● What to work on
Say how many lines in the following data hold the word "this". Write nothing but that number.

START Records shown

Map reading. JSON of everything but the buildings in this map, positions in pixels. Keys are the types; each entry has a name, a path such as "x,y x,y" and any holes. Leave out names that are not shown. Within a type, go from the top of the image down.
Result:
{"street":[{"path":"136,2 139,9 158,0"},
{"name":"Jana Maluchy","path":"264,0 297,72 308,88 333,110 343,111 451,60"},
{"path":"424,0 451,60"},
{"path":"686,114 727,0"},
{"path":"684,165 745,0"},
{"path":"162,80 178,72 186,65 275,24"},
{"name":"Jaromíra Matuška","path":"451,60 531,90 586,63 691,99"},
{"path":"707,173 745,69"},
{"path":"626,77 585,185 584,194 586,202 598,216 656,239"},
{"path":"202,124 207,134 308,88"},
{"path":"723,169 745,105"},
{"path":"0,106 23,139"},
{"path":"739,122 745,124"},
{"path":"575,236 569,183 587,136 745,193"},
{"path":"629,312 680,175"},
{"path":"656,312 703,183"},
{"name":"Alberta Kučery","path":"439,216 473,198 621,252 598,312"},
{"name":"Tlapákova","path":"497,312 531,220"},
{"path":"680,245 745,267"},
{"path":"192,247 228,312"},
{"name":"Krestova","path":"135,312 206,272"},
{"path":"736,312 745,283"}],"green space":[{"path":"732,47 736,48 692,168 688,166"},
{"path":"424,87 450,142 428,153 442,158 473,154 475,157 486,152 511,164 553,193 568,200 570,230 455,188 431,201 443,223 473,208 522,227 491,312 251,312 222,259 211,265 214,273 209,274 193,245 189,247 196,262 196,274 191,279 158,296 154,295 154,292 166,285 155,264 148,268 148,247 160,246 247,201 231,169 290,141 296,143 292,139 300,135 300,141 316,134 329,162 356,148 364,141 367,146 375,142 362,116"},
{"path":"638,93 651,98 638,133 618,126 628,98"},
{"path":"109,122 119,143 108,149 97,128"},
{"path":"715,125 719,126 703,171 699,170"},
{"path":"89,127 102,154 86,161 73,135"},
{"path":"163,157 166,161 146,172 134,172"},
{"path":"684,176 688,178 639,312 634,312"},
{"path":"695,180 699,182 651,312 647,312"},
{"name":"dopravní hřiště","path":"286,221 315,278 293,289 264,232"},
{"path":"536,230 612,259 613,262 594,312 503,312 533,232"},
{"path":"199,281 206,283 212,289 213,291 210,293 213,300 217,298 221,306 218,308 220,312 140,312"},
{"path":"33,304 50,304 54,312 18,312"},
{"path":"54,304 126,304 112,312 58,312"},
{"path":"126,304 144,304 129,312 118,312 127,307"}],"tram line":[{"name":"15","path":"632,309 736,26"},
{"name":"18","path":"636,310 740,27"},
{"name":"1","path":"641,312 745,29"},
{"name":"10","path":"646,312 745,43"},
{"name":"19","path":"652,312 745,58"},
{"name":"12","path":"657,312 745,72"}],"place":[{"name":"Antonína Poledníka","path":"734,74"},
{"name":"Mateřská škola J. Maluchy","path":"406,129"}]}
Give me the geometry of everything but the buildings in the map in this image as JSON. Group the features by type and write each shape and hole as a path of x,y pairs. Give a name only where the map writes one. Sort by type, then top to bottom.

END Records shown
START Records shown

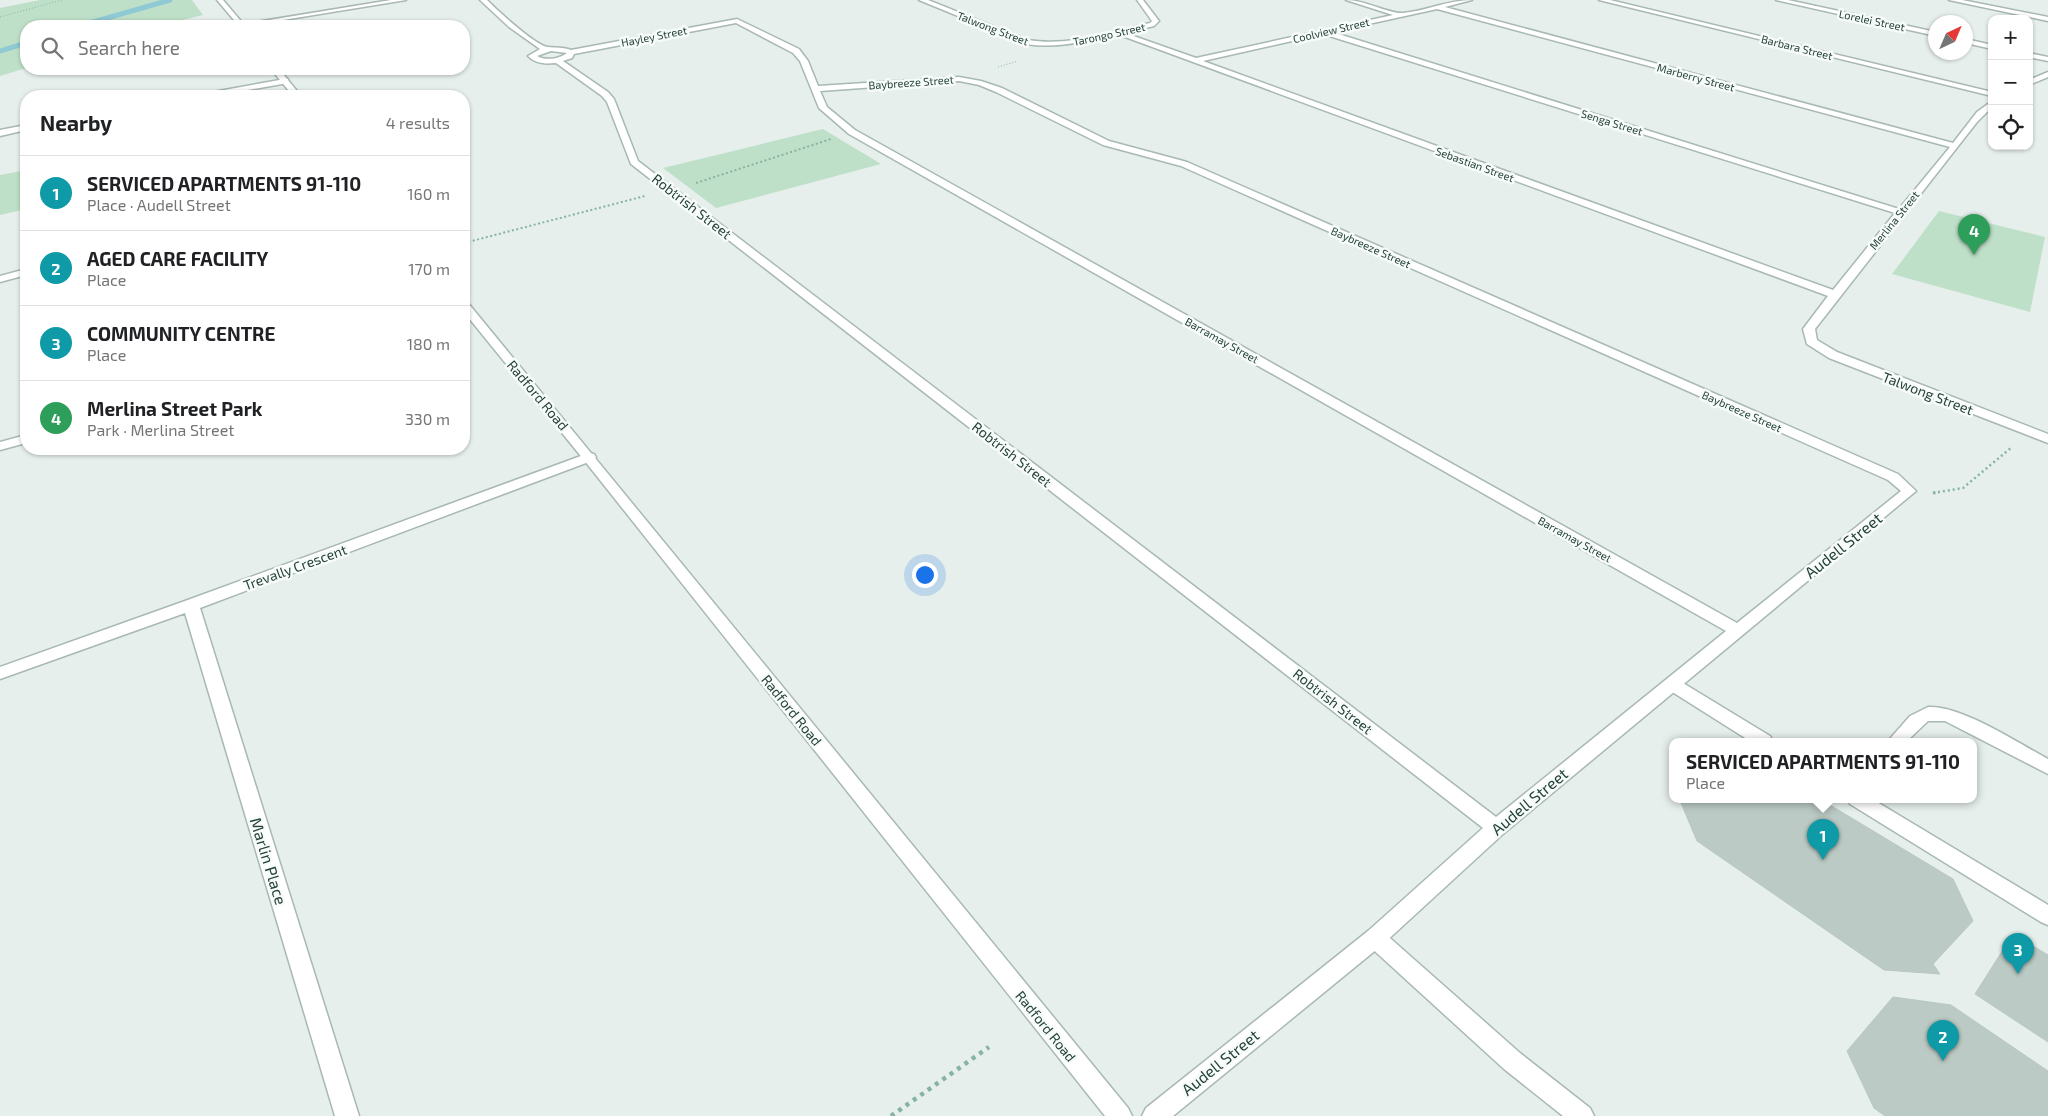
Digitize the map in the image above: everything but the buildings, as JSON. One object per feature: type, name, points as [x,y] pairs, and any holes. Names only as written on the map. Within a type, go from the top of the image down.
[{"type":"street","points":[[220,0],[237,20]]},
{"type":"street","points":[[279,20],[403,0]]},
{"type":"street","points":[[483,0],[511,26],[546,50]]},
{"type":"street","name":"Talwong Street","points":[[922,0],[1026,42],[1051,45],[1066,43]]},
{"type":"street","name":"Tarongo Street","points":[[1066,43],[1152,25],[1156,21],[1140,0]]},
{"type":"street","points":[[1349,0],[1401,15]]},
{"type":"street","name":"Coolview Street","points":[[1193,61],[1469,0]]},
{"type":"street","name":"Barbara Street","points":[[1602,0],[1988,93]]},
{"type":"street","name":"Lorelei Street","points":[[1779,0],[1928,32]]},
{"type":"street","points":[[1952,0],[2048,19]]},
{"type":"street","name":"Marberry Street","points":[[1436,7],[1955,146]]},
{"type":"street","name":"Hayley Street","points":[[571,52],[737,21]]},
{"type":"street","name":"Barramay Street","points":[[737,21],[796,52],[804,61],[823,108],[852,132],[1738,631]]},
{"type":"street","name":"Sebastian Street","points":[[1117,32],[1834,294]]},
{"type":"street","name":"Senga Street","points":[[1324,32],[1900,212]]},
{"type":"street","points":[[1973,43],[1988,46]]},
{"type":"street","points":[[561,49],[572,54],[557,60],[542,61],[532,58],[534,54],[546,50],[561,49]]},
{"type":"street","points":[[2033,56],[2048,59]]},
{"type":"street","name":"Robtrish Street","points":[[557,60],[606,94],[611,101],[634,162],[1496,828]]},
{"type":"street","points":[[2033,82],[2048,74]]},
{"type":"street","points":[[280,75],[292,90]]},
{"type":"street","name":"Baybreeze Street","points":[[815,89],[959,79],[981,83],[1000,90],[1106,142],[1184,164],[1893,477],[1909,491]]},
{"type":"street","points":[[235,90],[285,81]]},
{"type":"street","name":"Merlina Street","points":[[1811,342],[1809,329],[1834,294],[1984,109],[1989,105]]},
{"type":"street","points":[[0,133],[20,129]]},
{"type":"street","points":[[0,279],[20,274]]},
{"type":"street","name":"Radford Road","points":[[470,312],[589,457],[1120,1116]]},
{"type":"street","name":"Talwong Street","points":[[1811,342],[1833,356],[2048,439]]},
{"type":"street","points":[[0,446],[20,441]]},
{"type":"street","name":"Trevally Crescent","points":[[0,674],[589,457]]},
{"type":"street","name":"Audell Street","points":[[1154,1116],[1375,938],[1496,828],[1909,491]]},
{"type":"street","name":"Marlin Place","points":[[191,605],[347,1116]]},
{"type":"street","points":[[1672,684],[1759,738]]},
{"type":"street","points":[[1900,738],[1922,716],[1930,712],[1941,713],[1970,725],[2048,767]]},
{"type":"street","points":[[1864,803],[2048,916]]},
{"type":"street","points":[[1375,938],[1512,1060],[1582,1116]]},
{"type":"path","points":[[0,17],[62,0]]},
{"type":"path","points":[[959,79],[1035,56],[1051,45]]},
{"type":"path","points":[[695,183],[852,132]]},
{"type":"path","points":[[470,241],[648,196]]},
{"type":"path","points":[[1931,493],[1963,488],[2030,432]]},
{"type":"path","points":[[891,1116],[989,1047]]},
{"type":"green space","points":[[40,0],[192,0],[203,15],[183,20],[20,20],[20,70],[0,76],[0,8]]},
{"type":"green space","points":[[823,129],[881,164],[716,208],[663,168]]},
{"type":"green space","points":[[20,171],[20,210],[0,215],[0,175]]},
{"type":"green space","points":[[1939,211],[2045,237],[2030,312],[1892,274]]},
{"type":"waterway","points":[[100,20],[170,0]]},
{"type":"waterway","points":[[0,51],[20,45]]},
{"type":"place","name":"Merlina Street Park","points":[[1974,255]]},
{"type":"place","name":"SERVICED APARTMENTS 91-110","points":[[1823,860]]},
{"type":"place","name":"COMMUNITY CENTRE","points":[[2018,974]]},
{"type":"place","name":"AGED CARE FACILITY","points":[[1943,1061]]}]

END Records shown

● Answer to the exercise
2